Lobbying Firms Say They’re Not Getting Fair Shake at U.S. Virus Loans

(Bloomberg) -- Political consulting and lobbying firms say the Trump administration isn’t making sense about why they’ve been deemed ineligible for coronavirus rescue money.

Lobbying and consulting firms are entitled to Paycheck Protection Program loans administered by the Small Business Administration because the money will be paid back and therefore isn’t a subsidy of political views that’s barred by the agency’s regulations, the American Association of Political Consultants said in a filing Monday in the lawsuit it filed last week.

The group accused the government of calling the loan a subsidy so it could “turn its back on certain businesses during one of this nation’s worst economic disasters.”

“If the PPP walks like a loan, talks like a loan, and is described by its creators and administrators as a loan, then the PPP can only be a loan,” the trade group said in the filing in Washington federal court.

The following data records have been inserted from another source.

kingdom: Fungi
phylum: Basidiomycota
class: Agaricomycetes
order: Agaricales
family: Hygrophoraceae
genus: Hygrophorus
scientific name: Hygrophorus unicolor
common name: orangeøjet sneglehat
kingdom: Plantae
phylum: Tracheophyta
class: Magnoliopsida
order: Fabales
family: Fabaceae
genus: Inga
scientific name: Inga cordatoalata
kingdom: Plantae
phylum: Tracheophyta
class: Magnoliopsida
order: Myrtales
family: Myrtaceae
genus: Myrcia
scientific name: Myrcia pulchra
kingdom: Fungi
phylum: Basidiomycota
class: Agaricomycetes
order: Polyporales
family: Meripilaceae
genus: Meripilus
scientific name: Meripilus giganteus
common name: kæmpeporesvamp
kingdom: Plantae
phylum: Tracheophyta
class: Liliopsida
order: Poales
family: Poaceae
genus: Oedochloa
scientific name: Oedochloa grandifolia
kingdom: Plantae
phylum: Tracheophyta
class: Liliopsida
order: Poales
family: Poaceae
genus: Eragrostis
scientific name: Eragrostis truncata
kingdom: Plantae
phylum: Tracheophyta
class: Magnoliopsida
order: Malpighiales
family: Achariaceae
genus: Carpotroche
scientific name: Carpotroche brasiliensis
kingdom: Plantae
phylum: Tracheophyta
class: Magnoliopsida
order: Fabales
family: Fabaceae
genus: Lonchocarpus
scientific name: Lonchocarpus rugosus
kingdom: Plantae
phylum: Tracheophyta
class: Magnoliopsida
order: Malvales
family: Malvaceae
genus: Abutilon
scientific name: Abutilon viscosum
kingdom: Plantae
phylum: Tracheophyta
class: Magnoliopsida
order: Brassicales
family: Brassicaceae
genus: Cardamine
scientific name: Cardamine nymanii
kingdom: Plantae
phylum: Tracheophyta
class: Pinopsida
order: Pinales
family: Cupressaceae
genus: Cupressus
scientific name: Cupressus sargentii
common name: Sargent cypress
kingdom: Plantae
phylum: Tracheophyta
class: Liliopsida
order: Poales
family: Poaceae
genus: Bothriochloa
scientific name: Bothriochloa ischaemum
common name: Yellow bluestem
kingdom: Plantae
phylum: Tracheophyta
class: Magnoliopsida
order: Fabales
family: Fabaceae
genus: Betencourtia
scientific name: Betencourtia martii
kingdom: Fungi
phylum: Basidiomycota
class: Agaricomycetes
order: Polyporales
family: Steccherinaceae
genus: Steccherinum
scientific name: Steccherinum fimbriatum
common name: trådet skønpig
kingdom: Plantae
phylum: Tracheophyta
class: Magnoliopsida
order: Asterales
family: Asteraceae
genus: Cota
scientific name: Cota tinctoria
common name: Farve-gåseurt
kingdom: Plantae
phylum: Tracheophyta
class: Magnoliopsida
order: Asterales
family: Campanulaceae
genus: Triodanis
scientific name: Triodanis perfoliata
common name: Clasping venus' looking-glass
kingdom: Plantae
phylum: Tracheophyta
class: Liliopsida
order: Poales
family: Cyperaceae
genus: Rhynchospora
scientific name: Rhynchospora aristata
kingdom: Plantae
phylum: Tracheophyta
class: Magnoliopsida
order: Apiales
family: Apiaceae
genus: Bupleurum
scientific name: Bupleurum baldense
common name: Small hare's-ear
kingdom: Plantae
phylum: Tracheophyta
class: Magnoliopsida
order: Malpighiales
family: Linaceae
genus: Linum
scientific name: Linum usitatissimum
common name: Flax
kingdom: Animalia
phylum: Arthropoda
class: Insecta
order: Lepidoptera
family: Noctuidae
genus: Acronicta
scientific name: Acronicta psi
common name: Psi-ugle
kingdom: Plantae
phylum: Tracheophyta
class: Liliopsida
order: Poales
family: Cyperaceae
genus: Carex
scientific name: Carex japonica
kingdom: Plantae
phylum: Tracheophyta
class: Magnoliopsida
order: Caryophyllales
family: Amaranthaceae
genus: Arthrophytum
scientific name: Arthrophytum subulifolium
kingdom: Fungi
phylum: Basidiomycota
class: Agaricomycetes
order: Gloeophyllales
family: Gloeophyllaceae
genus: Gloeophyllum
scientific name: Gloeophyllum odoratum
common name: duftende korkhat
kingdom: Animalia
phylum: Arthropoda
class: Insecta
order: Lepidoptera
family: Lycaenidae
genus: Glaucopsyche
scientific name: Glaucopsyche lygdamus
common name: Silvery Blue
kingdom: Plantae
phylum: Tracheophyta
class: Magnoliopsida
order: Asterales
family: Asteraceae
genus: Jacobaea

The suit was filed before the $349 billion Paycheck Protection Program program was exhausted, though Republicans and Democrats were in talks over the weekend to replenish the fund as the economic crisis caused by the pandemic continues to wreak havoc on small businesses.

The U.S. characterized the lawsuit as a challenge to a 25-year-old regulation that bars loans from the the Small Business Administration to businesses that are primarily engaged in politics or lobbying. It called the loans “a form of government subsidy” to encourage banks to loan to small businesses.

“The rule reflects the view, long held among state and federal governments, that government should avoid entanglement with and even the appearance of favoritism in the realms of politics and lobbying,” the U.S. said in an April 17 filing.